Sometimes I blow things out of proportion a little bit.

Then we determined we needed spend the summer teaching Sally that she could do new things by herself, and that being around children besides her best friend is actually NOT considered torture in most countries. So we dipped our toe into the world of babysitting (with a good friend . . . baby steps). And she took swim lessons in a small class where I was viewable through glass but she couldn’t get to me. A lot like prison, which is where children who don’t go to school often end up. I had to keep reminding myself of that whenever she looked like she was going to pass out from stress. This was good for her, and me. She has to go to school at some point. I don’t remember a thing about California history or sex ed.—I can’t possibly home school.

She's the rootinest, tootinest cowgirl in the whole preschool.

Guess what? Project Self Esteem and Socialization worked. Well, in all likelihood her brain developed as it would have naturally, but the swim lessons probably didn’t hurt. Over the summer she stopped wanting to leave the park if other kids showed up. The first time she initiated a conversation with another child I nearly peed my pants. Once, a random girl we met was so excited to play that she hugged Sally, (This happens quite a bit. Sally’s aloofness with kids makes her highly desirable.) and this time, her head did NOT spin around 360 degrees! (The Mr. is going to say this paragraph makes Sally seem way weirder than she really is. . . . He’s entitled to his opinion.)

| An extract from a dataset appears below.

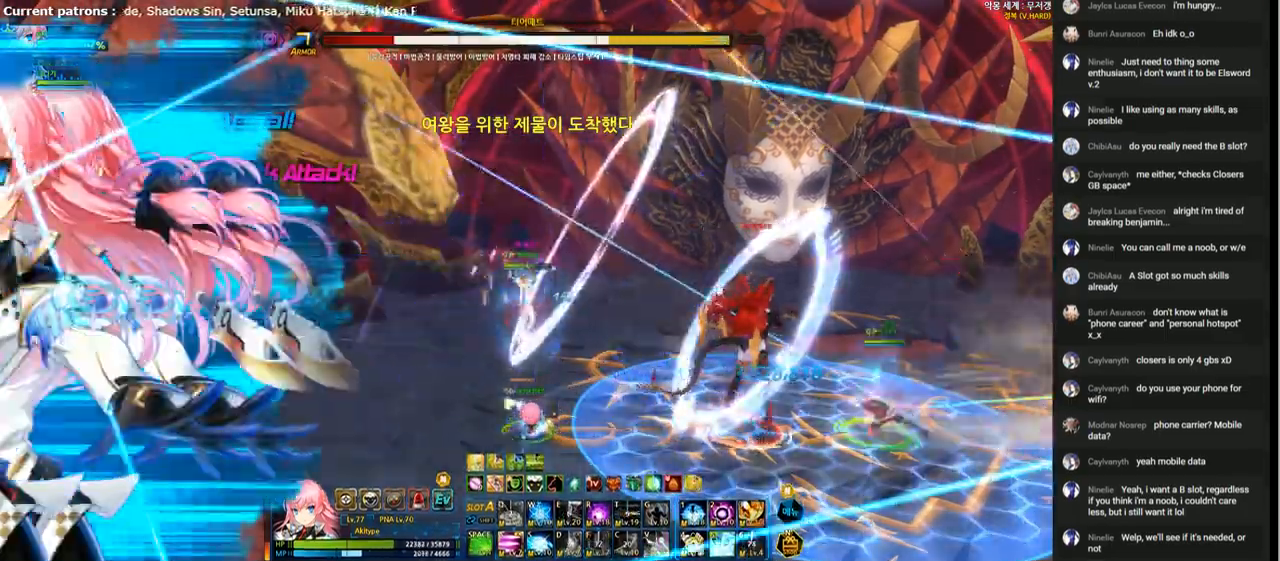
{"keys": ["f"], "events": [[67, "f", "up"], [133, "f", "down"], [233, "f", "up"], [333, "f", "down"], [400, "f", "up"], [500, "f", "down"]]}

So I felt pretty good heading into the first day of school this week. She’d visited a few times in August, with great results (pretty sure they still radio security when I enter the building, but whatever), and Sally was excited to go to “big kid school.” I was at ease. Well, except for the part where I packed a pound of ice packs into her lunchbox so it would stay cold enough that she wouldn’t get food poisoning from string cheese. . . . And lectured her about where everything was in her backpack. . . . And reminded her 12 times what time I’d pick her up. . . . And told her “You can do it!” every 90 seconds. TOTALLY at ease. Then on the drive, she suddenly said “my tummy hurts” and all I could think was “don’t puke. Don’t puke! Please dear god, DON’T PUKE!”

Prayers work. She didn’t puke.

She was great. She was a pro. And I was more proud of her than ever because I knew what it took her for her to get through that long first day. When I picked her up, she put on a brave face until the car door was closed. Then she moaned “I’m exhausted!” and burst into tears. So I took her home, made her dinner and dessert, let her watch a movie while she huddled on the couch with her blanket, and told her what a great job she did. I suspect she’ll handle college better than I did.